*SOURCE DATA:*
"""

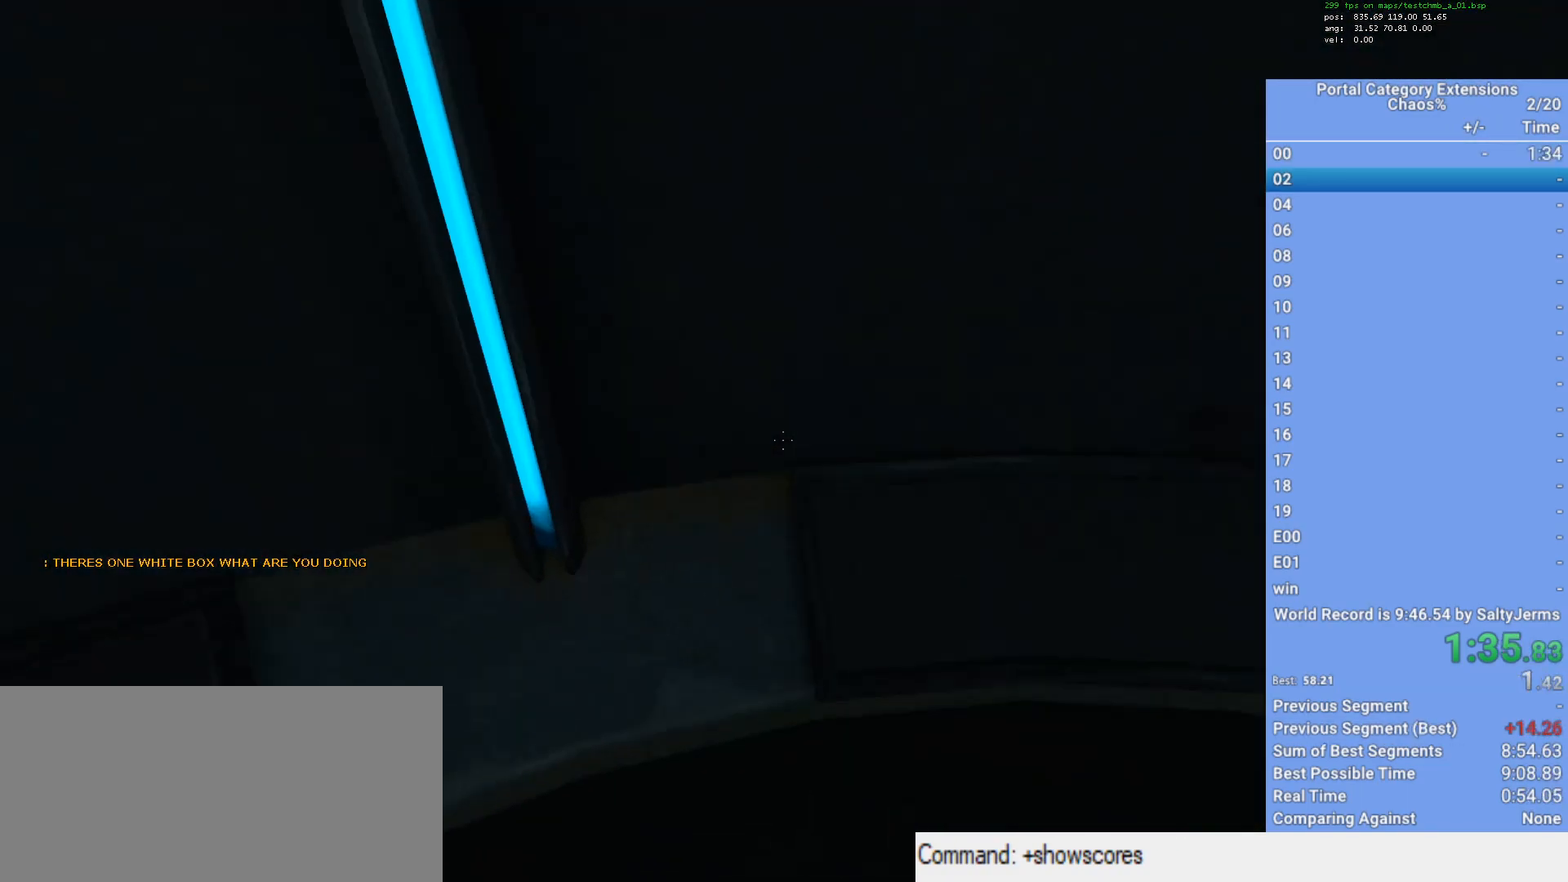
{"keys": [], "mouse": [], "events": [[50, "a", "down"], [150, "mouse_wheel_up", "down"], [417, "a", "up"], [417, "mouse_wheel_up", "up"], [467, "shift", "up"]]}
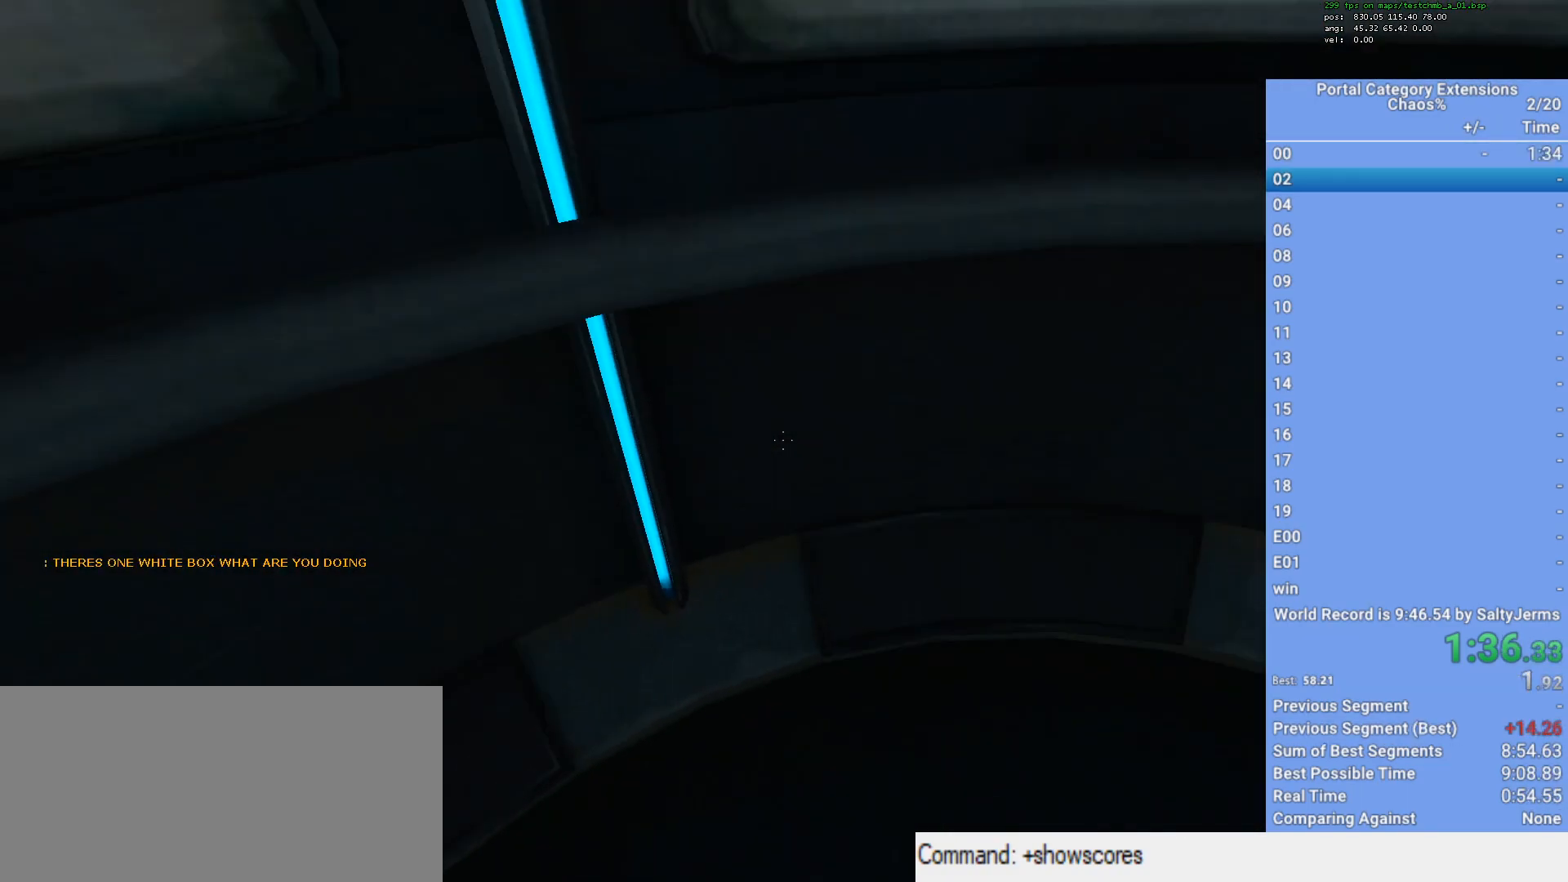
{"keys": ["w"], "mouse": [], "events": [[67, "s", "down"], [200, "a", "down"], [250, "s", "up"], [317, "w", "down"], [400, "a", "up"]]}
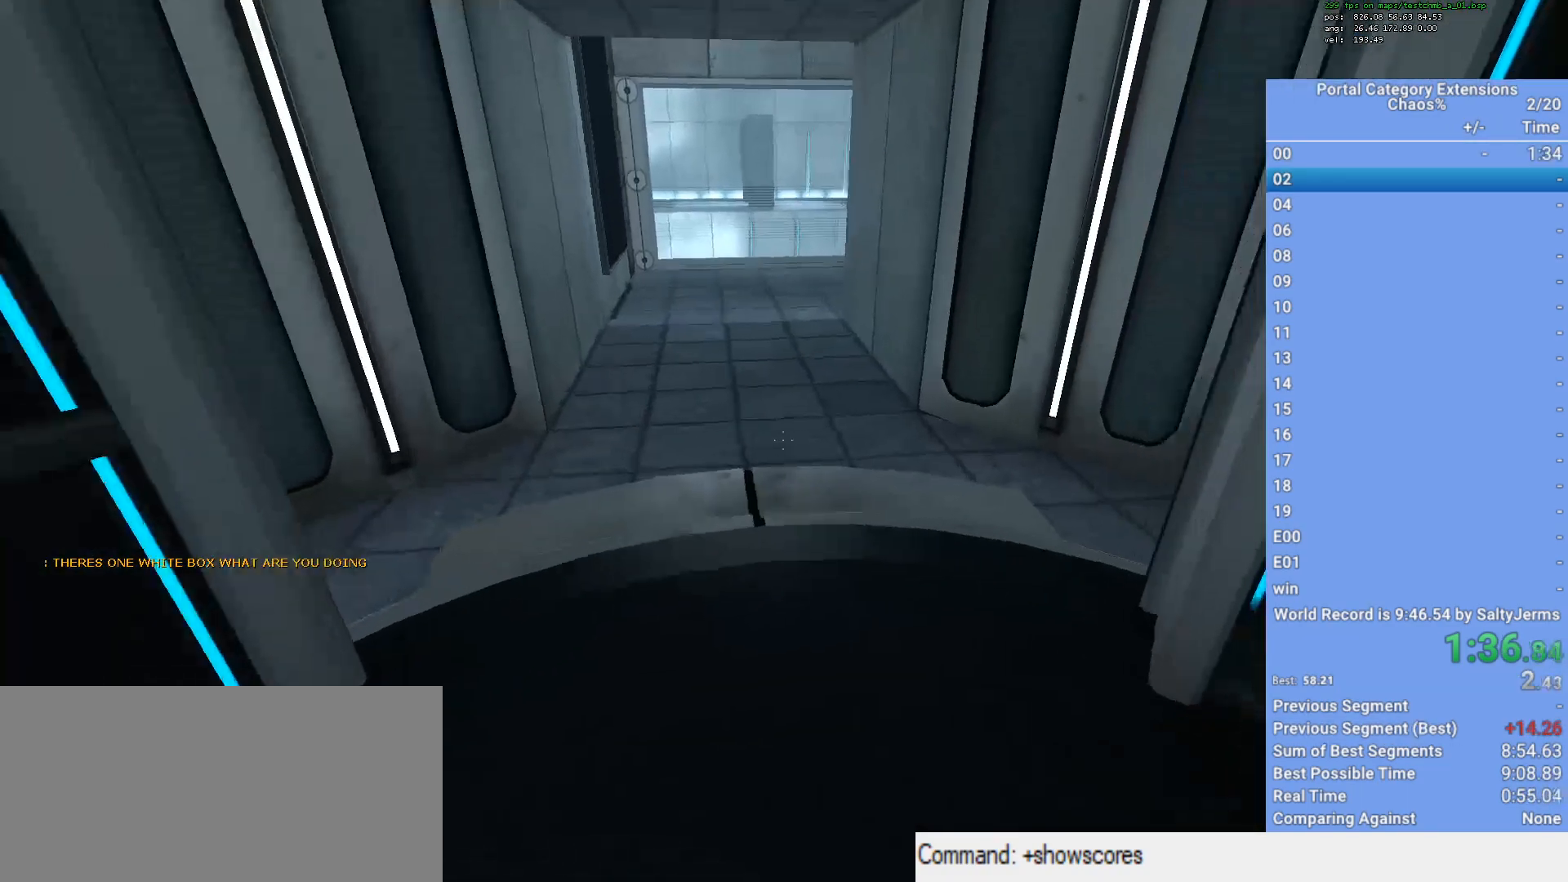
{"keys": ["a", "shift"], "mouse": [], "events": [[317, "space", "down"], [367, "shift", "down"], [467, "a", "down"], [500, "space", "up"], [500, "w", "up"]]}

"""

*ASSIGNMENT:* Answer with one number only, the count of lines in the listing that hold the word "shift".

*ANSWER TO THIS TASK:* 2